Provided passage:
************

Robin Holloway

New World vision

Miami Beach seems an unlikely venue for a noble, idealistic artistic venture.

issue 29 May 2010

Miami Beach seems an unlikely venue for a noble, idealistic artistic venture. Yet it is here that the New World Symphony has made its base for more than 20 years. It’s a sort of equivalent to our own National Youth Orchestra, with the same sense of joyous dedication wherein hard work becomes fun; but with the important difference that these young players are geared from the start towards the professional life of an orchestral musician. Rehearsals are strictly timed, there is a weekly stipend and players will all be seeking, and hopefully finding, positions in fully grown-up institutions all over the United States and the wider world, where many alumni are already placed. After years of work — and concerts in a converted cinema — their magnificent permanent home, custom-designed by Frank Gehry of Bilbao fame, is close to completion and will be inaugurated next year.

************

Extracted data:
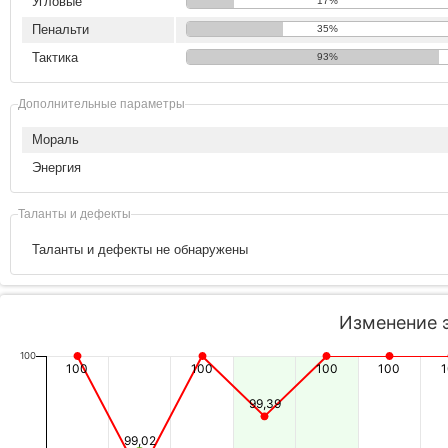
Угловые
17%
Пенальти
35%
Тактика
93%
Дополнительные параметры
Мораль
Энергия
Таланты и дефекты
Таланты и дефекты не обнаружены
Изменение 
100
100
100
100
100
99,39
99,02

************

Exercise 1: List every place name that appears in the New World Symphony article.
Exercise 2: According to the New World Symphony article, who designed the orchestra's new permanent home?
Exercise 3: Pick up the New World Symphony article after its last sentence and continue it.

Expected output 1: Miami Beach, the United States, Bilbao

Expected output 2: Frank Gehry

Expected output 3:
All this is the dreamchild of Michael Tilson Thomas. The dream has been realised through charm, charisma, patient persistence and sheer slog. He is still widely regarded over here as a bit of a playboy but for all the manifest brilliance of the heir to ‘Lenny’ Bernstein, in terms of glamour and flashy theatricality, this outstanding musician is, in fact, in his maturity, absolutely sober and dedicated across an extraordinarily wide range of repertoire to the highest standards. No one who witnessed the recent week that the NWS in Miami devoted to prolonged intricate rehearsal of a pair of Debussy orchestral masterpieces could doubt that MTT is the Real Right Thing. La mer, by now a warhorse for colourful display, and often coarsely, even carelessly interpreted, came alive, fresh-renewed by countless tiny details scrupulously moulded with a tireless pursuit of exactly the right nuance. While Jeux, the late masterpiece for dance that blooms best in the concert hall, responded yet more richly, in its infinite multicoloured subtlety, to comparable attentions.